Skin picking can create open wounds, cuts, and sores all over the body making dermatillomania sufferers more susceptible to infection than the average person. The path to infection usually looks something like this.
"I'm 20 years old and basically I'm constantly picking my skin around my fingers to the point where they bleed and I still continue to pick at them,” dermatillomania sufferer Kirsty said. “I bite the skin and I suffer with anxiety and I've tried everything to get myself to stop. My fingers have got infected because I constantly pick at them."
Symptoms of infection include redness, inflammation, swelling, pain, the presence of pus, and warmness around the wound.
Infection can occur swiftly when even small wounds are left improperly treated or untreated, and an infected wound can lead to more severe health conditions down the road such as staph infections, contraction of MRSA and other dangerous bacteria or fungi, rashes, painful blisters, sepsis, general sickness, etc.
If all that doesn’t sound particularly appealing to you, take a peek at these tips to protect yourself against infections.
- Clean with water. Cover fresh wounds with bandages, Band-Aids, or gauze dressings. Try to apply bandages or other covering material right away when the wound is still fresh. Change the bandages if they become wet or dirty and keep the wound clean.
- Thoroughly wash your hands often with soap and water so that if you casually touch or pick at your wound, you won’t spread bacteria or fungi to it.
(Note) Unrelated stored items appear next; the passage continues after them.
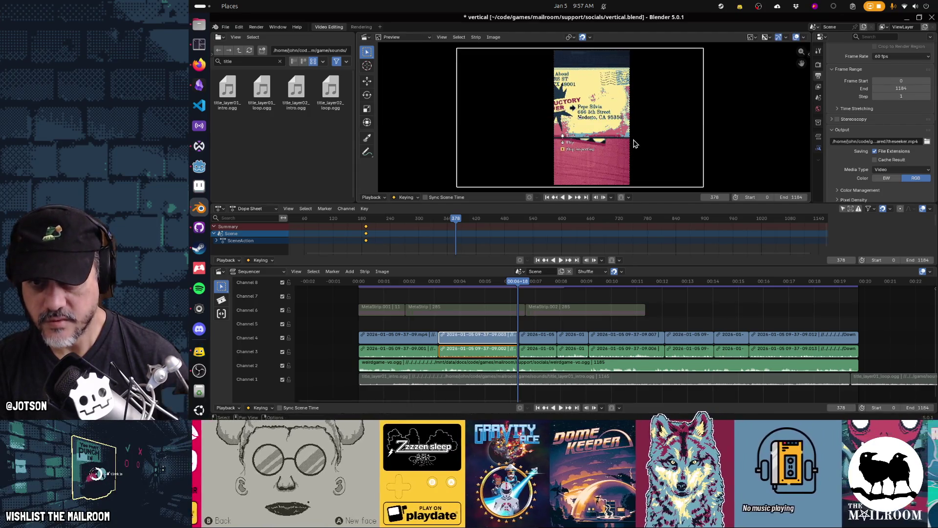
{"action": "left_click_drag", "start_coordinate": [515, 287], "coordinate": [410, 294]}
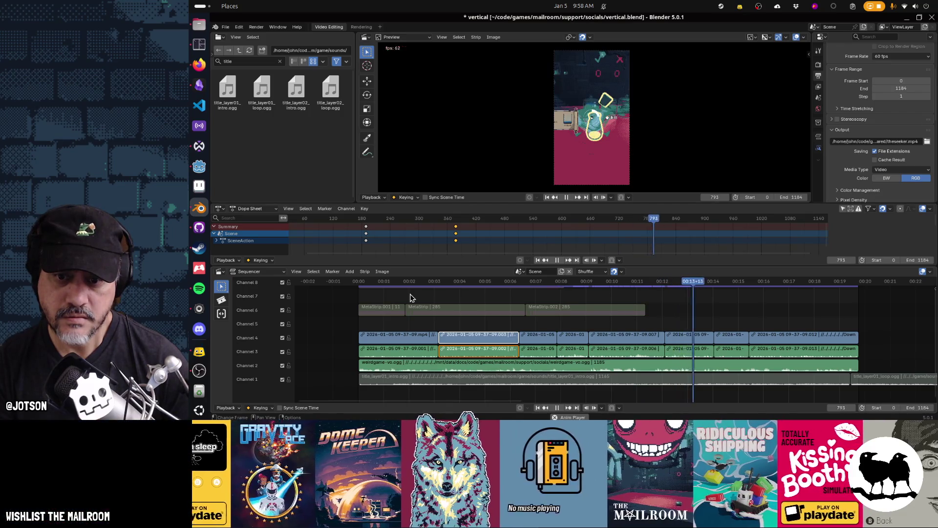
Split the channel 3–4 clips near frame 653 and select the channel 4 piece after the cut.
{"action": "key", "text": "space"}
{"action": "mouse_move", "coordinate": [641, 282]}
{"action": "left_mouse_down"}
{"action": "mouse_move", "coordinate": [621, 286]}
{"action": "mouse_move", "coordinate": [635, 286]}
{"action": "left_mouse_up"}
- Honey. This gooey product of bees’ hard work kills bacteria and fungi and contains nutrients and chemicals that promote quicker healing. Hit up Winnie the Pooh for all your honey needs, although if you aren’t tight with him grocery-store quality honey will do the trick as well.
- Tea tree oil prevents infections and encourages wound healing by boosting the activity of white blood cells and reducing inflammation. Okay cool, so where the heck can you get it? It’s not as rare as you think: Target, CVS, Walgreens and other major pharmacies all sell it.
- Remember to always use a gauze pad, towel, Q-tip, etc. when applying treatments to the skin to avoid hand-to-skin contact.
- If infection symptoms don’t subside with the above treatments, seek out a medical professional.